Use the comment section to share your memories of people whose legacy enriched you…or anything else.

 

Millions leave a legacy

February 6, 2008

 

 

 

Be sure to check “About.” It will make this blog make sense–or at least more sense.

 

No one can predict the future. All we can do is choose our contribution

to the circumstances which help shape the future.

Don Michael

Last night I attended a precinct caucus. It was complete chaos at first because there were at least two thousand people at a function that’s normally lucky to attract two hundred. The line outside the school reminded me of the serpentine lines at Denver International Airport. When we finally got in, the halls were gridlocked. Some people where looking at maps on the walls to figure out what precinct they were in, and what room their precinct would be meeting in. Others (like me) knew their precinct, but didn’t know the school–so directions to the lunchroom or the mini-theater weren’t at all helpful.

When I finally found the lunchroom, it too was packed. But slowly groups organized by precincts and precinct residents began to sign in. And at last the business began.

We all spent a lot of time standing around. At one point I looked out over those hundreds of people and thought, “I wonder if any of them are thinking right now about what a difference they are making? Do they realize they are part of a dramatic revitalization of our political system? When they think about “making a difference” will they count this night?”

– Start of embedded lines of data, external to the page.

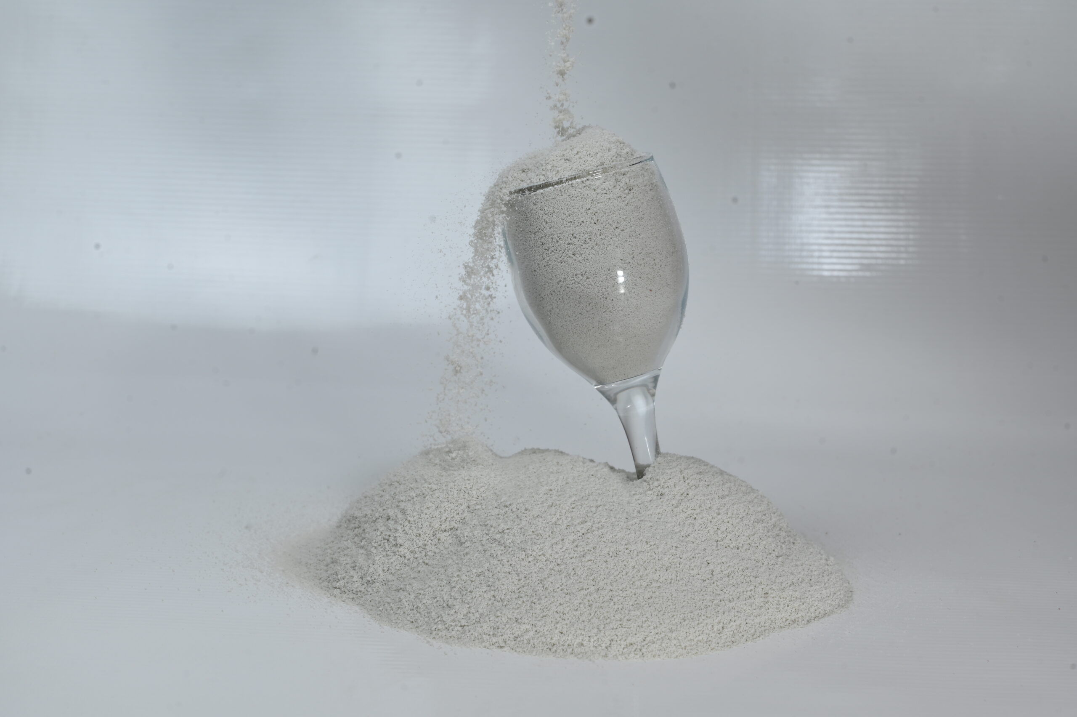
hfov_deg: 34.5
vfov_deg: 23.3
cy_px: 358
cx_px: 538
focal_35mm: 58
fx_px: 1734
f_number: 11
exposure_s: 1/100
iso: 100
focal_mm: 58
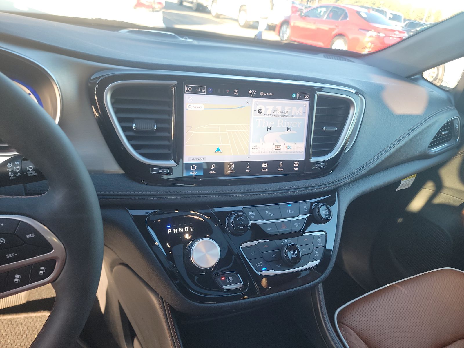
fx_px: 322
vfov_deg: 56.8
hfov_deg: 71.6
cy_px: 174
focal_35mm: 24
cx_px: 232
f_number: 1.8
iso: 100
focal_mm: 6.7
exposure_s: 1/59
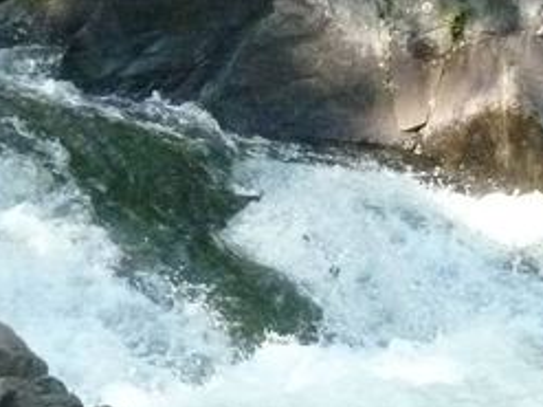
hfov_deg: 18.3
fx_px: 1678
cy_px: 163
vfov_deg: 13.8
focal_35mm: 107
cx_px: 154
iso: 1000
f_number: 8
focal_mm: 5.5
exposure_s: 1/320
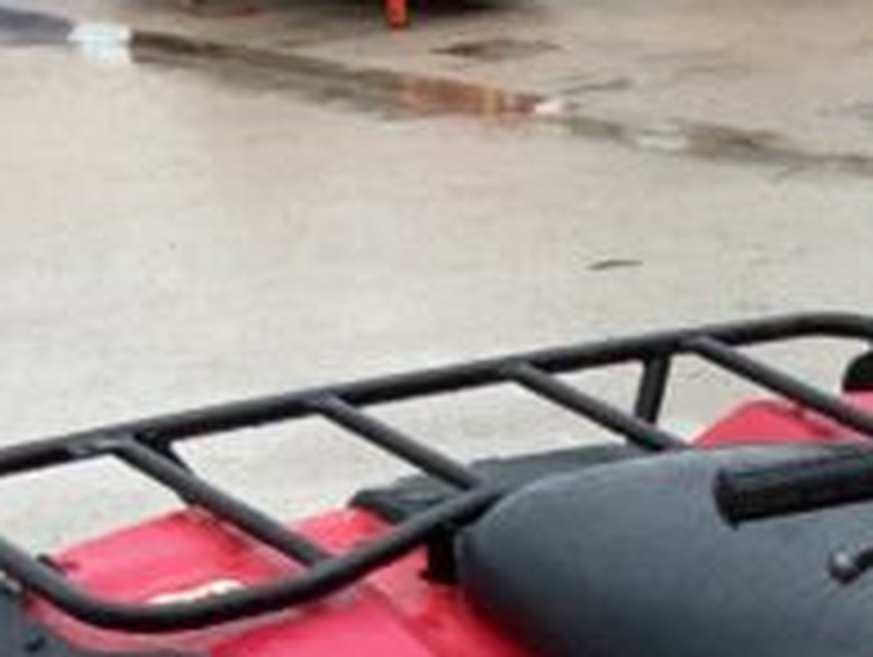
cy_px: 1215
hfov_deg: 11.9
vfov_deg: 9.2
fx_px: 3863
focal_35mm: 153
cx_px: 1580
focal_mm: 3
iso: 32
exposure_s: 1/122
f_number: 1.8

Most of us won’t make a difference in any dramatic way. We won’t spend our lives living with the poor, or teaching inner-city children, or adopting special needs children, for example. Yet we will have a legacy of small choices, built up through every day of our lives. Going to a primary caucus on a winter night in 2008 is one of them.

Reflection starter:

At the end of the day sometime this week, review your day. Look for the tiny ways you received from others–a smile, help with a work project, a listening ear, for example. Then look for the tiny ways others received from you. Did your life shift at all from these encounters? Did your mood change? Did you learn something? Did you understand someone (or feel understood by someone) in some small way? Did you get a new idea? Did you find some new compassion for yourself or others? This is how legacy happens–moment by moment, choice by choice.